# V - Visa



## MrMatt (Dec 21, 2011)

Any thoughts, still expensive but growing like crazy.

Personally most of my cards are Mastercard because of the better promos (1-3% cashback depending on purpose).

I'm pretty much cashless, and I expect as people get used to it, they'll continue to shift that way.

Biggest risk is that some phone based payment system takes over, but I'd expect Visa, Mastercard, Amex, AAPL, Paypal or Google will be the ones backing that system. 
Thoughts?


----------



## kcowan (Jul 1, 2010)

I would not hold Visa. I anticipate that they will lose their lawsuits regarding charging a percentage for their branded debit cards. Alternate system such as Paypal seem to be here to stay.


----------



## MrMatt (Dec 21, 2011)

kcowan said:


> I would not hold Visa. I anticipate that they will lose their lawsuits regarding charging a percentage for their branded debit cards. Alternate system such as Paypal seem to be here to stay.


Lawsuits regarding charging for branded debit cards?
I know that some are suing about the fees they charge, but most settled the class action, Walmart is going on their own.

Personally if they don't like it, don't accept credit cards.

Are there other suits?


----------



## kcowan (Jul 1, 2010)

MrMatt said:


> Personally if they don't like it, don't accept credit cards.
> 
> Are there other suits?


The issue was being forced to accept Visa Debit along with Credit. The $4.4 billion apparently included allowing retailers to surcharge for accepting certain cards. This is bound to suppress revenue growth. This one was filed in March this year:
Current lawsuit
I think the primary focus is the Infinite series of Visa cards.


----------



## jcgd (Oct 30, 2011)

:: Data supplied ::

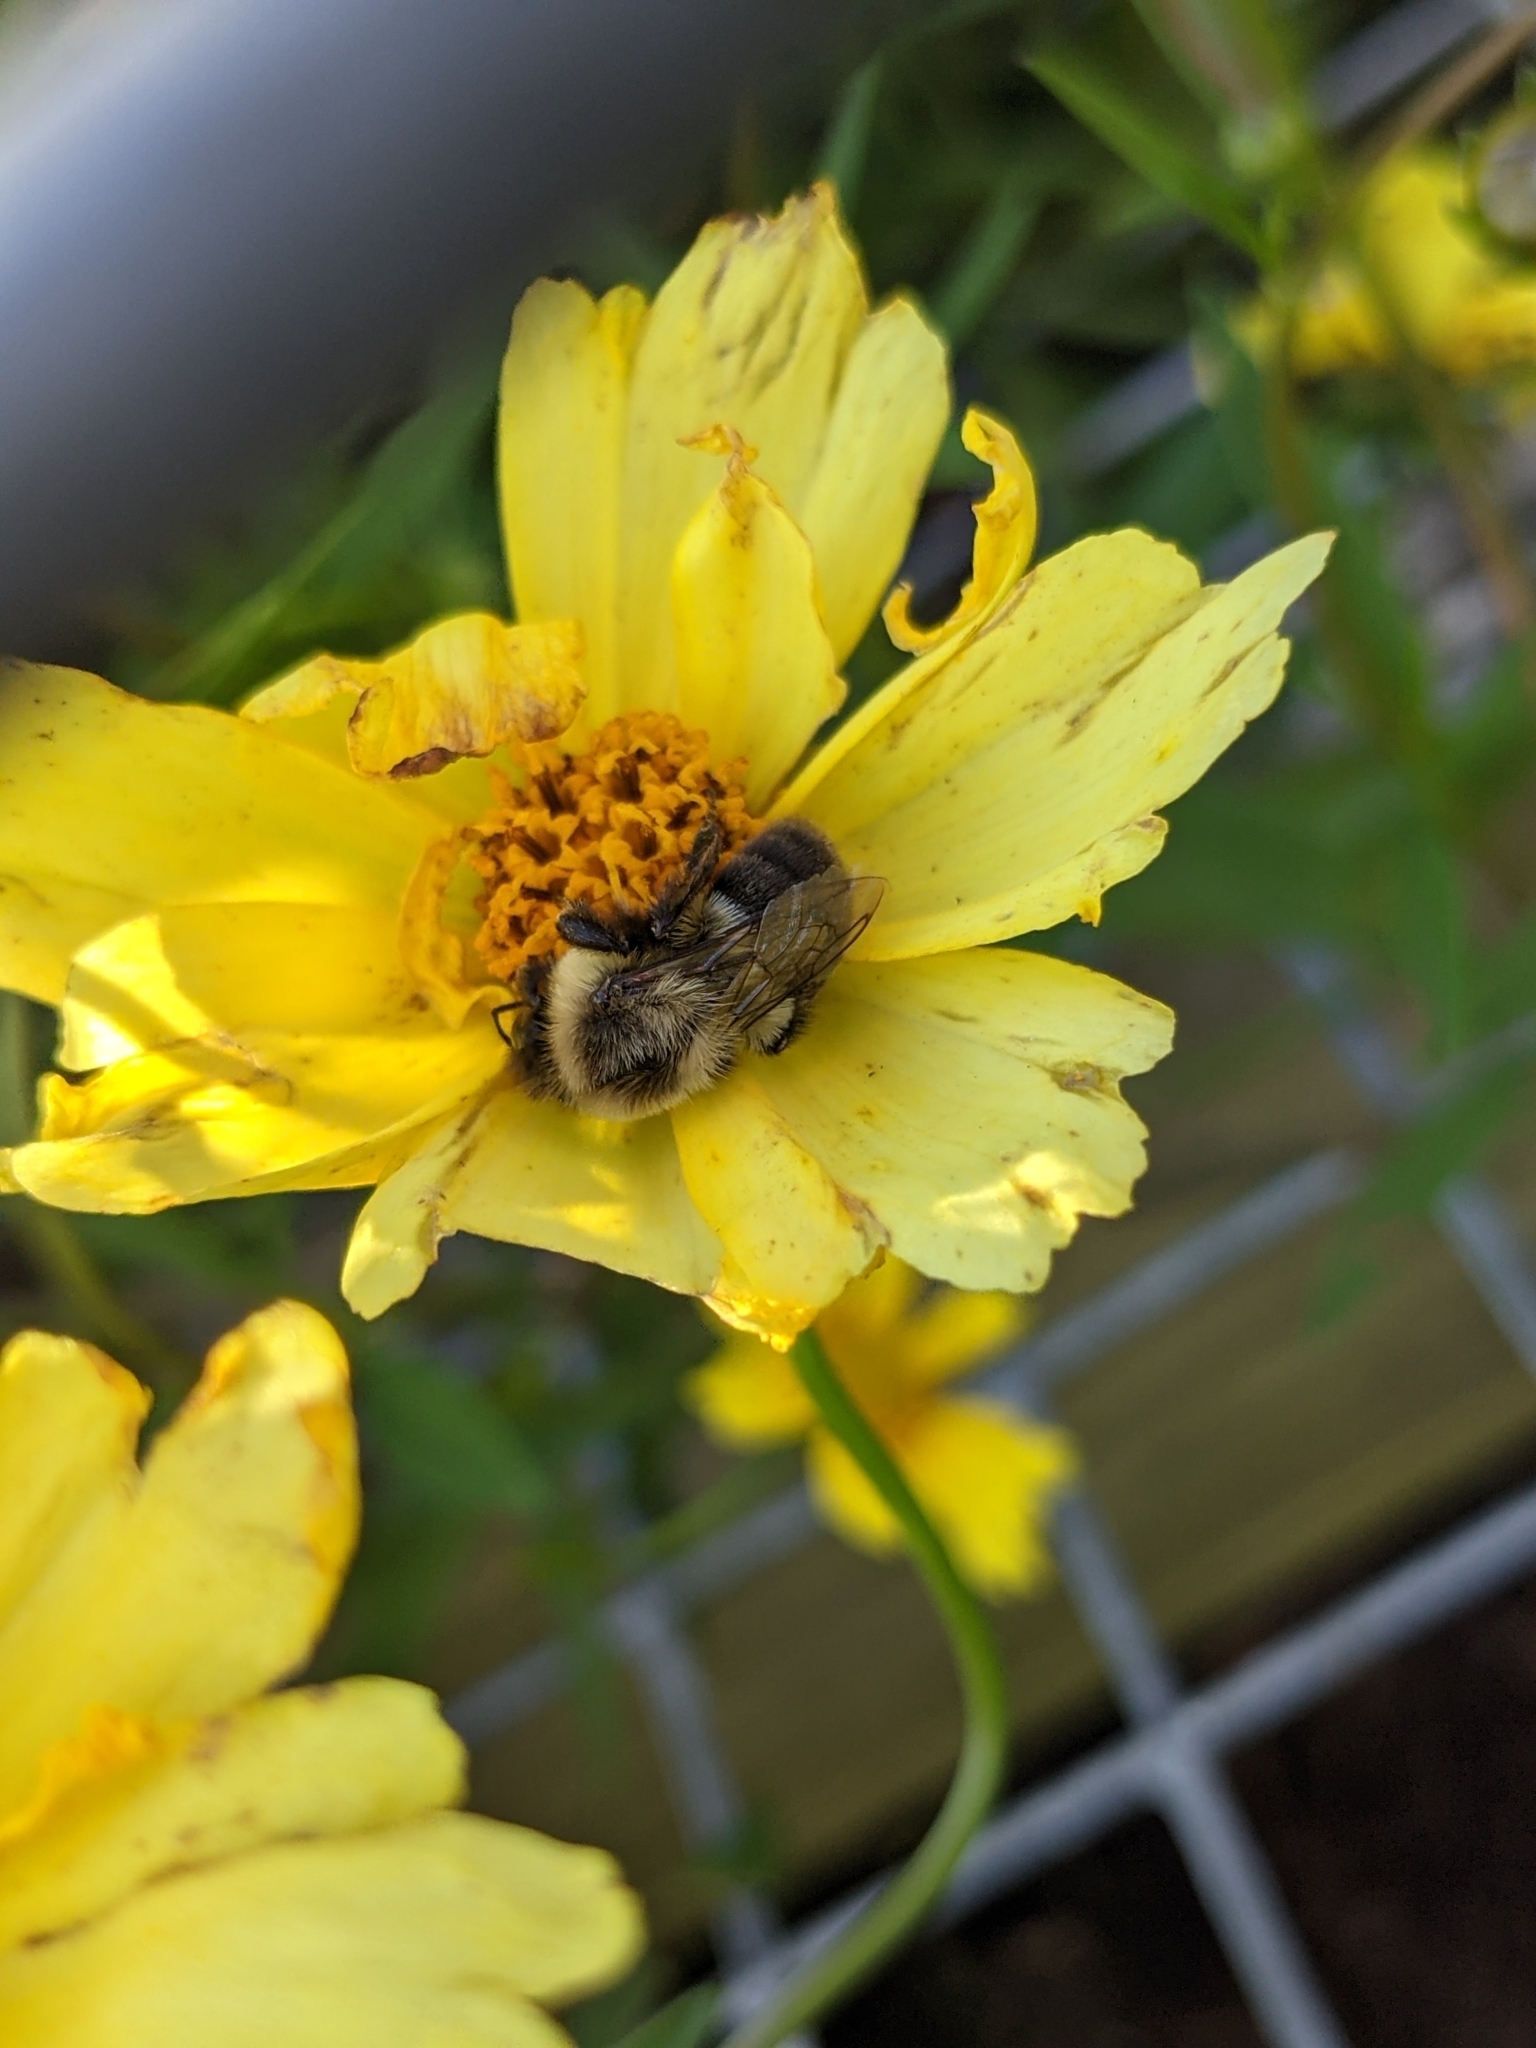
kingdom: Animalia
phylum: Arthropoda
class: Insecta
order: Hymenoptera
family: Apidae
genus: Bombus
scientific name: Bombus impatiens
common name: Common eastern bumble bee
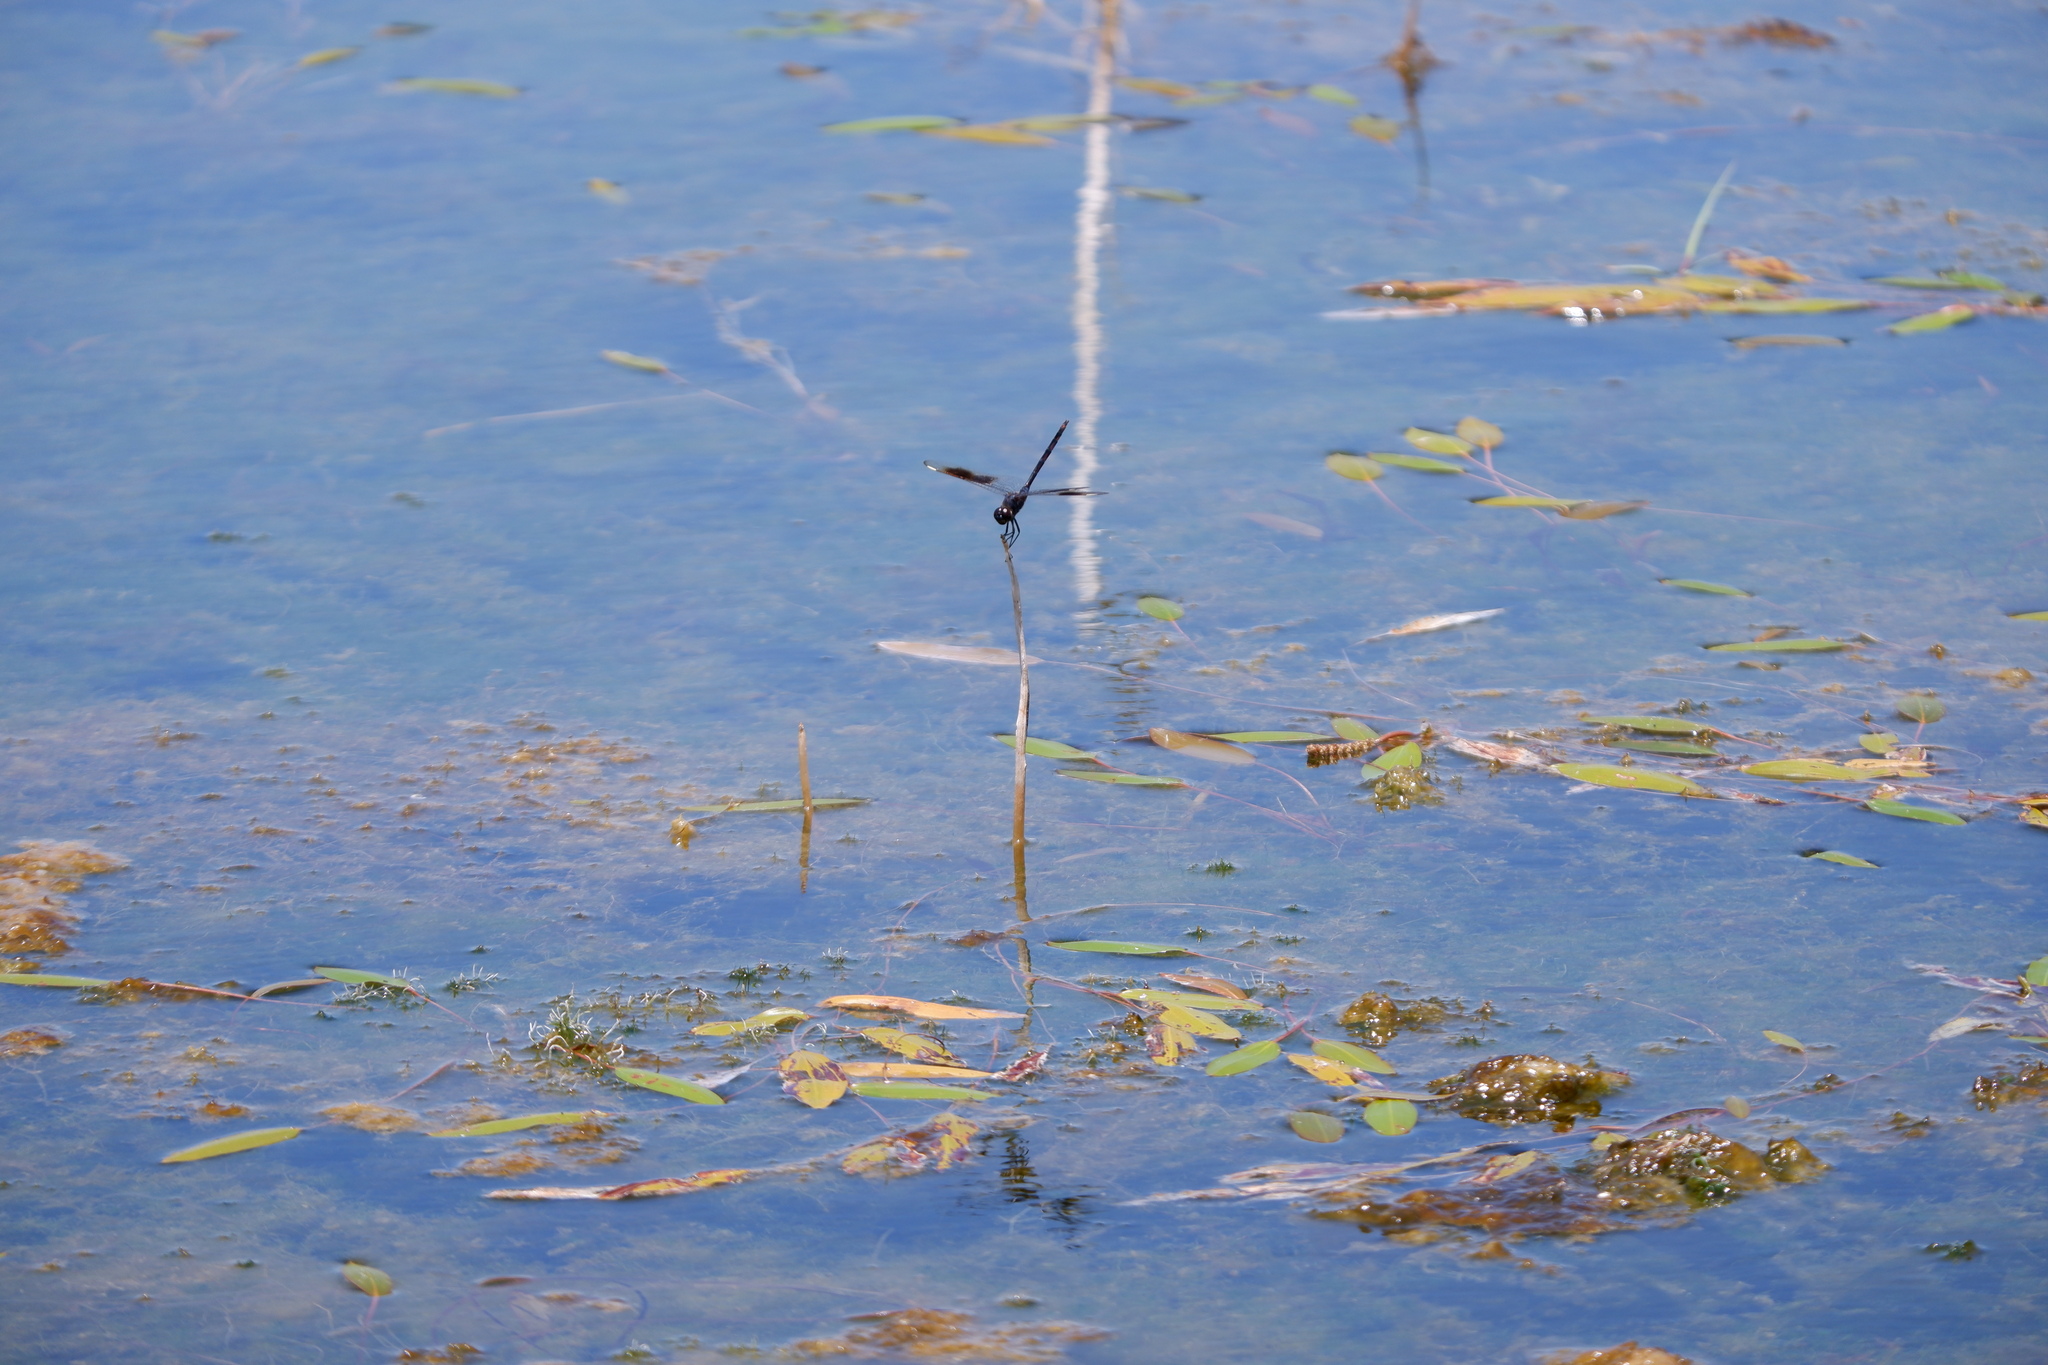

:: Stated problem A ::
In the forum thread, take the passage starting at "Any thoughts, still" and ending at "backing that system.", and write it out again with "Mastercard" switched to "Discover".
:: Stated problem B ::
Express the entries that follow the forum thread as a JSON list of strings, one string per line, with blank lines skipped and the pictures left out.

:: Correct output A ::
Any thoughts, still expensive but growing like crazy.

Personally most of my cards are Discover because of the better promos (1-3% cashback depending on purpose).

I'm pretty much cashless, and I expect as people get used to it, they'll continue to shift that way.

Biggest risk is that some phone based payment system takes over, but I'd expect Visa, Discover, Amex, AAPL, Paypal or Google will be the ones backing that system.

:: Correct output B ::
[
  "kingdom: Animalia",
  "phylum: Arthropoda",
  "class: Insecta",
  "order: Hymenoptera",
  "family: Apidae",
  "genus: Bombus",
  "scientific name: Bombus impatiens",
  "common name: Common eastern bumble bee"
]